__Your goal__: Within the listing below, please copy exactly the lines between the line holding "Health Emergency) per" and the line holding "la taille de", inclusive.

##### Provided data

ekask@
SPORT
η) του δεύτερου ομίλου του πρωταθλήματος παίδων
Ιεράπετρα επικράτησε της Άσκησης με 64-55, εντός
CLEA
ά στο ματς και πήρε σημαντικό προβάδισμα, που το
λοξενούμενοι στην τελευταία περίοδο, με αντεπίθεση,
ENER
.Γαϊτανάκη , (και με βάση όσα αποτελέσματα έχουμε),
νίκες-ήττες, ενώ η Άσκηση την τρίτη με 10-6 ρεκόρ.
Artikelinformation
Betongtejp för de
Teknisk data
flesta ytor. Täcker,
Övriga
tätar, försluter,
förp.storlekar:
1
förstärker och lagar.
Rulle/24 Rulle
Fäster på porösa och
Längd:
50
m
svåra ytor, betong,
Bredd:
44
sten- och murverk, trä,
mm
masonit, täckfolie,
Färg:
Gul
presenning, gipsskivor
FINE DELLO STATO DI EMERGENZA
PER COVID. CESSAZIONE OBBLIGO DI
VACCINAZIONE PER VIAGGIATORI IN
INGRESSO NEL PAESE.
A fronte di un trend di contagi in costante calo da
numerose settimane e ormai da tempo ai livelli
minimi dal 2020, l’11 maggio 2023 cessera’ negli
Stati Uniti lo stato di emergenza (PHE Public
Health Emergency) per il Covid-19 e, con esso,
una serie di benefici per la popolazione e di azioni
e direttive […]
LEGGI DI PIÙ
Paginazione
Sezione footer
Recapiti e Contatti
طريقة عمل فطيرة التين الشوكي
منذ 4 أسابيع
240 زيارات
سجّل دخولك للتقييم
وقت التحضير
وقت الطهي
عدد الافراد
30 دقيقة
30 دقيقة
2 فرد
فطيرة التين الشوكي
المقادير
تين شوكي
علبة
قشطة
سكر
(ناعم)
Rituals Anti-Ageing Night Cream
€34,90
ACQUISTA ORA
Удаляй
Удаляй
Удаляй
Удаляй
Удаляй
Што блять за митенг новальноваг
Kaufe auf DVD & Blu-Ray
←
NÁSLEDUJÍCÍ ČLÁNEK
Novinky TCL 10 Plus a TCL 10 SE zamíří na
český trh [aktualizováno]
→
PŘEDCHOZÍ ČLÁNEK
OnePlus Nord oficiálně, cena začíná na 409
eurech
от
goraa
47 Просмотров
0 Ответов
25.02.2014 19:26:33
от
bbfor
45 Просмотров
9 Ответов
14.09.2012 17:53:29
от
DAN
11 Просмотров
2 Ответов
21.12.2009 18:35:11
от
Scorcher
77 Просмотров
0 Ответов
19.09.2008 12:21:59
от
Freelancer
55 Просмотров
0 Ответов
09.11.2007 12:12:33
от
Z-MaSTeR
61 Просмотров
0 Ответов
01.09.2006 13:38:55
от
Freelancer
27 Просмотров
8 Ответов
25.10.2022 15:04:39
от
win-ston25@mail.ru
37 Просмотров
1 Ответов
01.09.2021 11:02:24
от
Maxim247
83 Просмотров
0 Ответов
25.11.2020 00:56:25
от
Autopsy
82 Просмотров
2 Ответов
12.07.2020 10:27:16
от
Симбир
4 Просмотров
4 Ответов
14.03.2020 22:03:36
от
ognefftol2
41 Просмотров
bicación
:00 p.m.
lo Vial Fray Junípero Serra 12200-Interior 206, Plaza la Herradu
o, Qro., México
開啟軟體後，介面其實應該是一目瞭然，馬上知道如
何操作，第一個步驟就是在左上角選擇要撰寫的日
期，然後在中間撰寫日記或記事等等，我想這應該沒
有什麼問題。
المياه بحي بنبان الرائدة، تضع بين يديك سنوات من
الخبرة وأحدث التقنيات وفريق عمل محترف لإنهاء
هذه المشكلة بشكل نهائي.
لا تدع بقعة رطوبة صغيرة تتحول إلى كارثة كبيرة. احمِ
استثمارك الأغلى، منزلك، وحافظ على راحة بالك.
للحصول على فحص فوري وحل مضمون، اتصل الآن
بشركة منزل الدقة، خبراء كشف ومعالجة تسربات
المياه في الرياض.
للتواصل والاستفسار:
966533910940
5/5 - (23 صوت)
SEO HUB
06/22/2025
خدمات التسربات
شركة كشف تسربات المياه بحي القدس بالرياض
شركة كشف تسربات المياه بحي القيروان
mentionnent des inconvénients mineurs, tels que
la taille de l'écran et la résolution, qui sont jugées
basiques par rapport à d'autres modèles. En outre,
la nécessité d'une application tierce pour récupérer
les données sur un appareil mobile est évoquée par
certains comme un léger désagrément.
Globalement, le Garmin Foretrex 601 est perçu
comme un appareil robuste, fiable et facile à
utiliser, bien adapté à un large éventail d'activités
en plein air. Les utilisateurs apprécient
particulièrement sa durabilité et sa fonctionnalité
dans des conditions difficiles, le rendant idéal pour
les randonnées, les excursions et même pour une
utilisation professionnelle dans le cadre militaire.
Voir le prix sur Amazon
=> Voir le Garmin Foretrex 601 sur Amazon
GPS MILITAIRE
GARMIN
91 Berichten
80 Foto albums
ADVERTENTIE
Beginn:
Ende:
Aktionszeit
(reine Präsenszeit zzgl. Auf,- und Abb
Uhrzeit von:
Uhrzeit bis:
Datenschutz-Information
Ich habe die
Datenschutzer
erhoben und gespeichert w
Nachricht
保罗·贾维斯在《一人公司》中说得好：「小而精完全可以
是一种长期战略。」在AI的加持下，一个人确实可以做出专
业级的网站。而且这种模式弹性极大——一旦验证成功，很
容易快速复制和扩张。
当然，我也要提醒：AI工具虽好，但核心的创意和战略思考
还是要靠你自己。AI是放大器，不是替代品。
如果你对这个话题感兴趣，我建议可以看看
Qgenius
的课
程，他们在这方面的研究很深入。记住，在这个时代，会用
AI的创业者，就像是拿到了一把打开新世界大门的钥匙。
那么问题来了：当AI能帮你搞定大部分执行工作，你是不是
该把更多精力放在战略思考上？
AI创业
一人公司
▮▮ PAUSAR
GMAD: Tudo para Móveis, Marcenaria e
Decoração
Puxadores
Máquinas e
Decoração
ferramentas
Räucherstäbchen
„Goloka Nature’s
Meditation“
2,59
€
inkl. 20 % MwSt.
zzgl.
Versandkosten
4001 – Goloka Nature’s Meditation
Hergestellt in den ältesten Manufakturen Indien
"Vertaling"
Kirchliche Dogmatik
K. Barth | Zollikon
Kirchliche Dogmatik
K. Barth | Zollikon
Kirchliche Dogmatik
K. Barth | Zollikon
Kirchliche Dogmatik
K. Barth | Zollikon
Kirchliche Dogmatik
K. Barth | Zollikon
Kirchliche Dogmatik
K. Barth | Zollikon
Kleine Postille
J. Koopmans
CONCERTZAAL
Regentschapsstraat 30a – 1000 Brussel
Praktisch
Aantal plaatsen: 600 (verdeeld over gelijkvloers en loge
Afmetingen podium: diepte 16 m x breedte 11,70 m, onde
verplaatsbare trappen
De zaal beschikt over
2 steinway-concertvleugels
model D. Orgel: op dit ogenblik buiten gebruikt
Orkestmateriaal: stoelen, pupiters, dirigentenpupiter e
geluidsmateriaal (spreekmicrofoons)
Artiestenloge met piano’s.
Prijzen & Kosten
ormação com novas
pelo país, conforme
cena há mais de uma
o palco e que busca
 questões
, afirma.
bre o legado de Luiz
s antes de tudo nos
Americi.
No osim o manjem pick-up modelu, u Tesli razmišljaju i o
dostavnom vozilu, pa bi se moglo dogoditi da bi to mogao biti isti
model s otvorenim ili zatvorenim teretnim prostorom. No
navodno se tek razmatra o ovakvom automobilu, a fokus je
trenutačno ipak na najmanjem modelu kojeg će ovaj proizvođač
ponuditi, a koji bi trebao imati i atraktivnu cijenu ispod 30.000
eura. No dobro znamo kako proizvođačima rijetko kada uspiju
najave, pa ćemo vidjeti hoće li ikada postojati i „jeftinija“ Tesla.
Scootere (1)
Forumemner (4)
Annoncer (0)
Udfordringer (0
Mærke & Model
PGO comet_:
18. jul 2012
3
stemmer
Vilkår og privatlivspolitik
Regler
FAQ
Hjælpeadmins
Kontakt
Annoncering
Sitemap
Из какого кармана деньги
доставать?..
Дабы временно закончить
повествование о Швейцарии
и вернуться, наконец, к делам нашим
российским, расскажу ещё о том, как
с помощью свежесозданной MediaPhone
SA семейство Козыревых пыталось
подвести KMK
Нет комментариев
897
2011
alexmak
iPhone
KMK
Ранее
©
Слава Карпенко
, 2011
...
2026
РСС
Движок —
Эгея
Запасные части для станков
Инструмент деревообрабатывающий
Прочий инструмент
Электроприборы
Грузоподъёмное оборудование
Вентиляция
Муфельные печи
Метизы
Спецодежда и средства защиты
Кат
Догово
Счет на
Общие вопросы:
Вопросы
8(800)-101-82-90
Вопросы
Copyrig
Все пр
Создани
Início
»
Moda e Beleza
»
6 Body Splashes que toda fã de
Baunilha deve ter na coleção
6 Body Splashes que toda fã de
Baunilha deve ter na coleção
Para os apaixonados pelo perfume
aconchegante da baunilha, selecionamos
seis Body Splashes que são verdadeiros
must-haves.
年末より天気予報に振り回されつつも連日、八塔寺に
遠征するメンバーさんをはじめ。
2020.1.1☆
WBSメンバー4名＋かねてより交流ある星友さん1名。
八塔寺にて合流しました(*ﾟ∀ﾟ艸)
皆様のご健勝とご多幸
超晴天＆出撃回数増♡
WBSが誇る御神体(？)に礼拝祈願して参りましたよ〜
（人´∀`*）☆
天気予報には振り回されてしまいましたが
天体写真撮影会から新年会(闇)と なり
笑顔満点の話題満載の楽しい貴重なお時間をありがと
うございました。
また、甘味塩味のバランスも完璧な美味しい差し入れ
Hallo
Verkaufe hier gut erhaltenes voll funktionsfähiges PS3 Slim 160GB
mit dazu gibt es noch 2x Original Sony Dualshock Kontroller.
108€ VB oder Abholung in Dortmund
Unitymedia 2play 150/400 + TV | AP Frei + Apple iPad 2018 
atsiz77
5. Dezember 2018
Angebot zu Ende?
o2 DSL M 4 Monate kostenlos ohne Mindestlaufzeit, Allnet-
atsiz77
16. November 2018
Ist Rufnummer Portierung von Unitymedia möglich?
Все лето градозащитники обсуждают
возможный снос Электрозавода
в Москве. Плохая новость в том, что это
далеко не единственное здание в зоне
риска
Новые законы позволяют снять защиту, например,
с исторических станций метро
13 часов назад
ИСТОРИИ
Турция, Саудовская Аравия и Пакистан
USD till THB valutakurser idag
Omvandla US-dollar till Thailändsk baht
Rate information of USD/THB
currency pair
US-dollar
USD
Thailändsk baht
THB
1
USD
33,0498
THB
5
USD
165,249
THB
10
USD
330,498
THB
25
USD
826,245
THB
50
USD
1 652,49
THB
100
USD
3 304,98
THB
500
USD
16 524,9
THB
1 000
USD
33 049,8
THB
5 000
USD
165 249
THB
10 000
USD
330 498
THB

##########

__Response to this task__:
Health Emergency) per il Covid-19 e, con esso,
una serie di benefici per la popolazione e di azioni
e direttive […]
LEGGI DI PIÙ
Paginazione
Sezione footer
Recapiti e Contatti
طريقة عمل فطيرة التين الشوكي
منذ 4 أسابيع
240 زيارات
سجّل دخولك للتقييم
وقت التحضير
وقت الطهي
عدد الافراد
30 دقيقة
30 دقيقة
2 فرد
فطيرة التين الشوكي
المقادير
تين شوكي
علبة
قشطة
سكر
(ناعم)
Rituals Anti-Ageing Night Cream
€34,90
ACQUISTA ORA
Удаляй
Удаляй
Удаляй
Удаляй
Удаляй
Што блять за митенг новальноваг
Kaufe auf DVD & Blu-Ray
←
NÁSLEDUJÍCÍ ČLÁNEK
Novinky TCL 10 Plus a TCL 10 SE zamíří na
český trh [aktualizováno]
→
PŘEDCHOZÍ ČLÁNEK
OnePlus Nord oficiálně, cena začíná na 409
eurech
от
goraa
47 Просмотров
0 Ответов
25.02.2014 19:26:33
от
bbfor
45 Просмотров
9 Ответов
14.09.2012 17:53:29
от
DAN
11 Просмотров
2 Ответов
21.12.2009 18:35:11
от
Scorcher
77 Просмотров
0 Ответов
19.09.2008 12:21:59
от
Freelancer
55 Просмотров
0 Ответов
09.11.2007 12:12:33
от
Z-MaSTeR
61 Просмотров
0 Ответов
01.09.2006 13:38:55
от
Freelancer
27 Просмотров
8 Ответов
25.10.2022 15:04:39
от
win-ston25@mail.ru
37 Просмотров
1 Ответов
01.09.2021 11:02:24
от
Maxim247
83 Просмотров
0 Ответов
25.11.2020 00:56:25
от
Autopsy
82 Просмотров
2 Ответов
12.07.2020 10:27:16
от
Симбир
4 Просмотров
4 Ответов
14.03.2020 22:03:36
от
ognefftol2
41 Просмотров
bicación
:00 p.m.
lo Vial Fray Junípero Serra 12200-Interior 206, Plaza la Herradu
o, Qro., México
開啟軟體後，介面其實應該是一目瞭然，馬上知道如
何操作，第一個步驟就是在左上角選擇要撰寫的日
期，然後在中間撰寫日記或記事等等，我想這應該沒
有什麼問題。
المياه بحي بنبان الرائدة، تضع بين يديك سنوات من
الخبرة وأحدث التقنيات وفريق عمل محترف لإنهاء
هذه المشكلة بشكل نهائي.
لا تدع بقعة رطوبة صغيرة تتحول إلى كارثة كبيرة. احمِ
استثمارك الأغلى، منزلك، وحافظ على راحة بالك.
للحصول على فحص فوري وحل مضمون، اتصل الآن
بشركة منزل الدقة، خبراء كشف ومعالجة تسربات
المياه في الرياض.
للتواصل والاستفسار:
966533910940
5/5 - (23 صوت)
SEO HUB
06/22/2025
خدمات التسربات
شركة كشف تسربات المياه بحي القدس بالرياض
شركة كشف تسربات المياه بحي القيروان
mentionnent des inconvénients mineurs, tels que
la taille de l'écran et la résolution, qui sont jugées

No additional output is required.